À la suite de l’assassinat ciblé de sept travailleurs humanitaires de World Central Kitchen (WCK) par les Forces de défense israéliennes, la Maison-Blanche et les médias internationaux se sont mis en quatre pour convaincre tout le monde qu’un changement significatif de la politique d’Israël à l’égard des Palestiniens de Gaza était en train de se produire. L’annonce faite vendredi par le Premier ministre Benjamin Netanyahou de l’ouverture d’un nouveau point de passage pour les livraisons d’aide au nord de la bande de Gaza et de l’autorisation de livraisons temporaires à partir du port israélien d’Ashdod a été largement présentée comme un nouvel engagement humanitaire en faveur des 2,3 millions d’habitants de Gaza souffrant de la faim.
En réalité, il s’agit d’un geste qui vise à sauver la face et à étouffer l’éruption d’indignation populaire dans le monde face aux crimes de guerre barbares commis par Israël, tout en permettant à l’impérialisme américain de se poser hypocritement en force de retenue dans le génocide en cours. L’annonce de Netanyahou a été étroitement coordonnée avec Washington, quelques heures seulement après un appel téléphonique entre Biden et Netanyahou. Les médias ont présenté cet appel comme tendu, Biden étant censé insister sur l’adoption de mesures «spécifiques, concrètes et mesurables» pour atténuer la crise humanitaire. Toutefois, les principaux responsables du gouvernement Biden – notamment le porte-parole du Conseil de sécurité nationale, John Kirby – ont clairement indiqué qu’il n’y aurait aucun changement dans la fourniture d’armes à Israël et que le soutien de Washington était «inébranlable». Se référant à l’annonce faite par Netanyahou plus tard dans la journée de vendredi, Biden a déclaré sans ambages à un journaliste: «Je leur ai demandé de faire ce qu’ils font.»

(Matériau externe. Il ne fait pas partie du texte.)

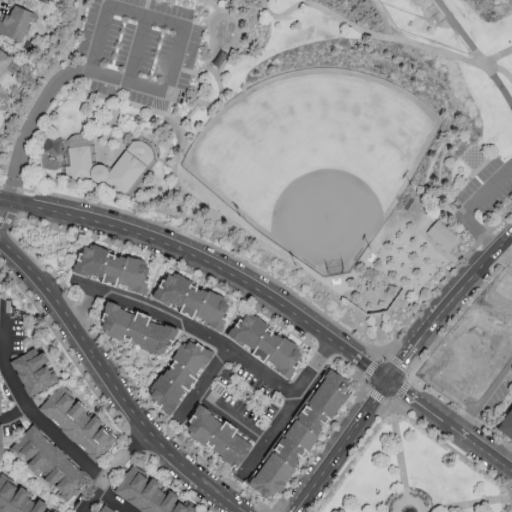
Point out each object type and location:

L’ouverture d’un poste-frontière supplémentaire et d’une voie maritime temporaire vers Gaza est sans intérêt s’il n’y a pas de travailleurs humanitaires pour acheminer les denrées alimentaires et les fournitures médicales dont le besoin se fait cruellement sentir. La semaine dernière, les Forces de défense israéliennes ont interrompu toutes les livraisons d’aide au nord de Gaza par l’Office de secours et de travaux des Nations unies pour les réfugiés de Palestine dans le Proche-Orient (UNRWA). À la suite du massacre des travailleurs humanitaires, WCK, American Near East Refugee Aid (ANERA) et les Émirats arabes unis (EAU) ont suspendu leurs opérations d’aide à Gaza. WCK était censé jouer un rôle central dans le corridor d’aide maritime depuis Chypre, dont le gouvernement Biden avait vanté les mérites en mars, lorsqu’il avait annoncé son intention de construire un dock flottant au large de la côte de l’enclave. Le gouvernement chypriote a déclaré lundi qu’un navire organisé par WCK était revenu de Gaza sans décharger les 332 tonnes d’aide humanitaire qu’il transportait.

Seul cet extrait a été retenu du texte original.